Exercise goal: Strip the pictures, then copy the remaining data exactly as it stands.

Detected change data:
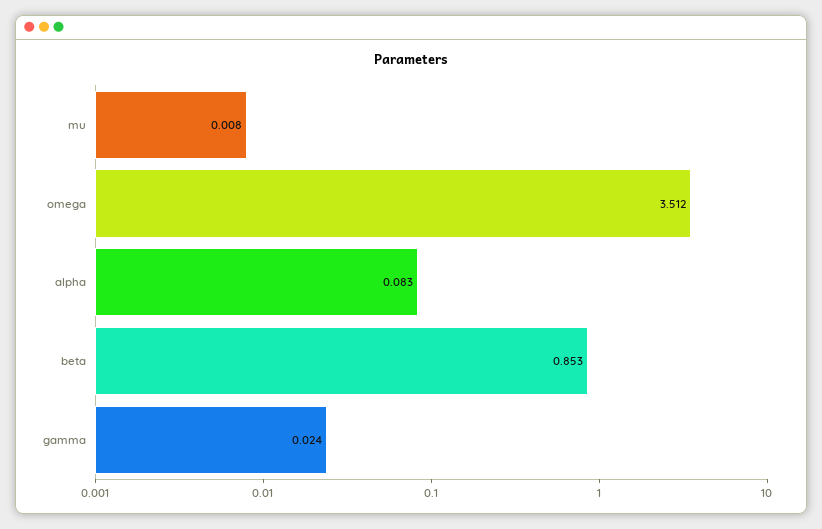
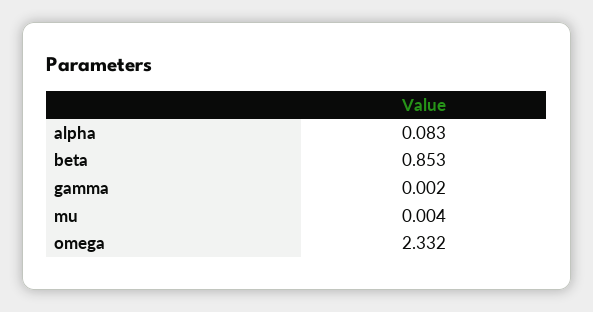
mu: 0.008 -> 0.004
omega: 3.512 -> 2.332
gamma: 0.024 -> 0.002

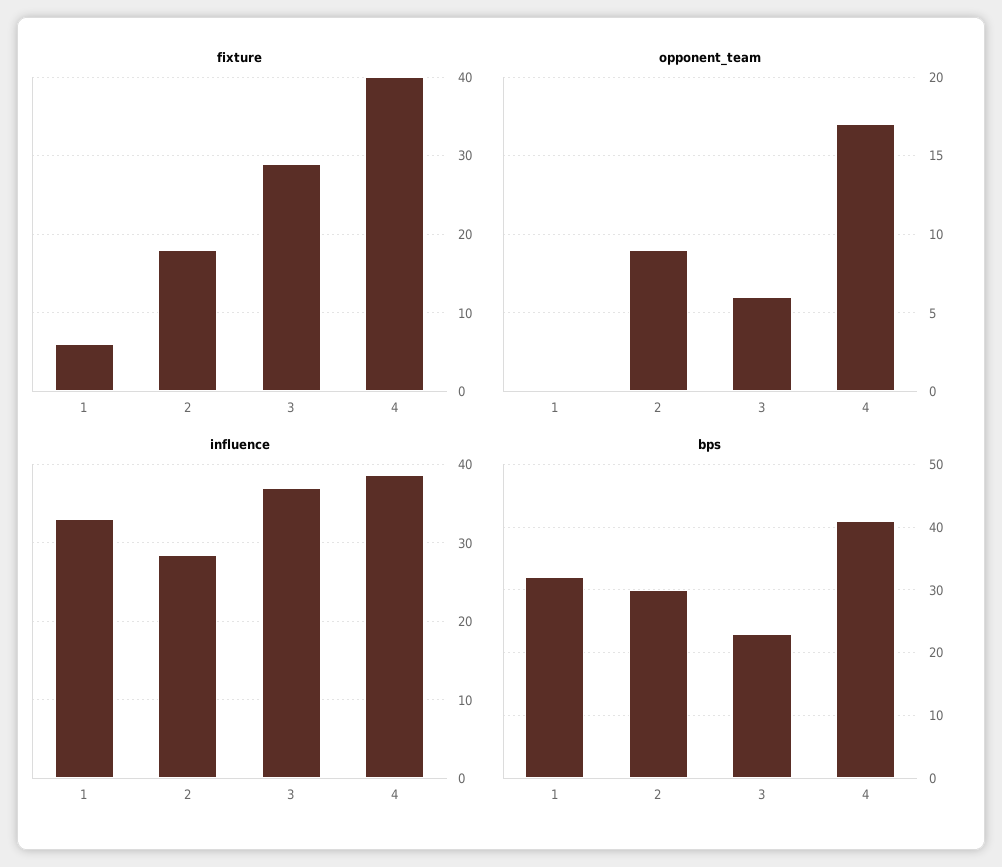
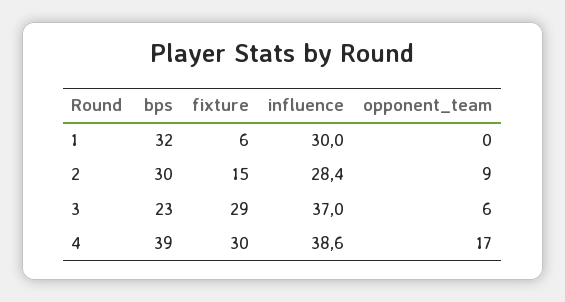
fixture, 2: 18 -> 15
fixture, 4: 40 -> 30
influence, 1: 33 -> 30
bps, 4: 41 -> 39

Solution to this task:
mu: 0.008 -> 0.004
omega: 3.512 -> 2.332
gamma: 0.024 -> 0.002

fixture, 2: 18 -> 15
fixture, 4: 40 -> 30
influence, 1: 33 -> 30
bps, 4: 41 -> 39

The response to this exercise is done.